#### WHAT THIS TASK INVOLVES
Scan the entries for the string "その他のたら" and give the number of lines that have it, nothing further.

#### Edit tracking data

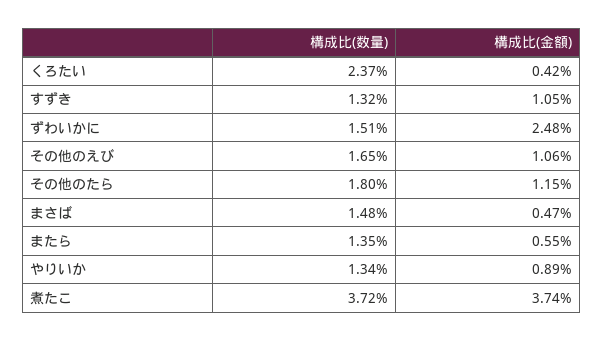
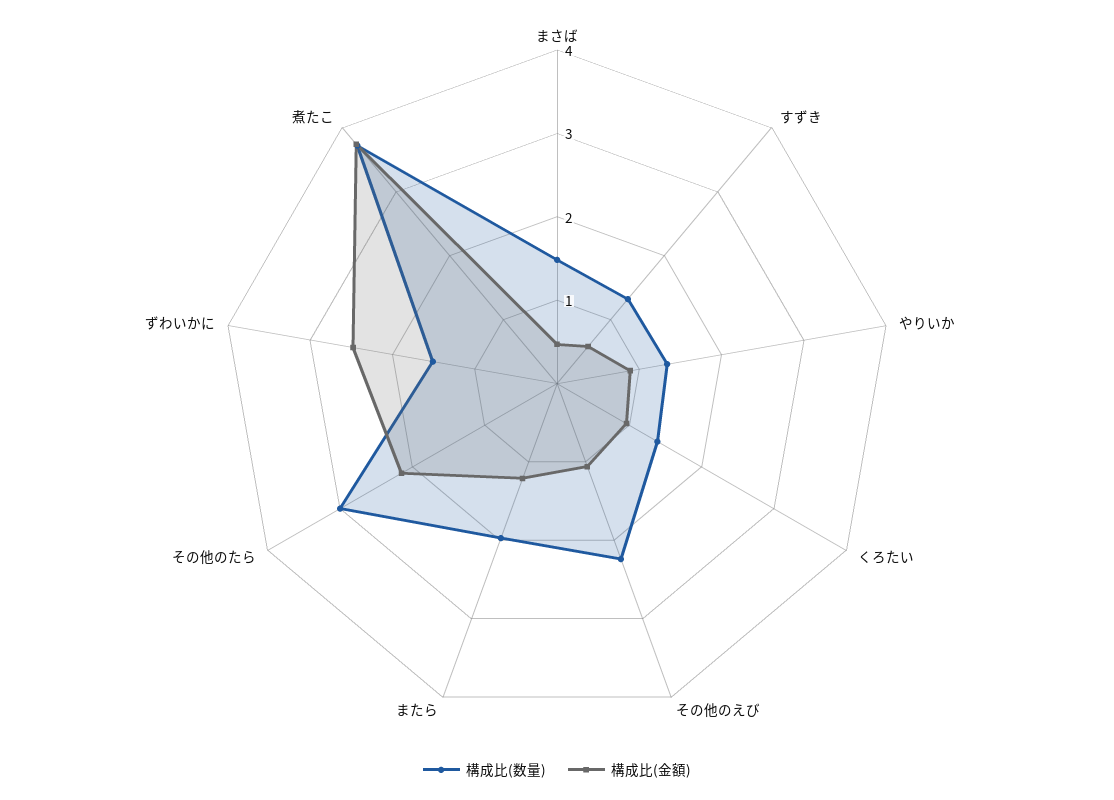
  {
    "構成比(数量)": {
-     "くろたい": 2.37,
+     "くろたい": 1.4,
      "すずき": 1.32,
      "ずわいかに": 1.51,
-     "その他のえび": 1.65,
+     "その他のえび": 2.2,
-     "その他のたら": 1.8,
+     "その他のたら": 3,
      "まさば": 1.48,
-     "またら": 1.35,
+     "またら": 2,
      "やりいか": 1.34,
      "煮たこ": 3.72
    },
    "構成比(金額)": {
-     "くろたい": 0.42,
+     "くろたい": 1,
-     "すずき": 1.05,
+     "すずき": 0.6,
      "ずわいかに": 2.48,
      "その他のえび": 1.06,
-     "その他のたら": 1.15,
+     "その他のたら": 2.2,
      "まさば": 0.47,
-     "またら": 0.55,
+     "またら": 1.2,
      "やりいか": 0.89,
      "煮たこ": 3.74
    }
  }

#### RESULT OF THIS EXERCISE
4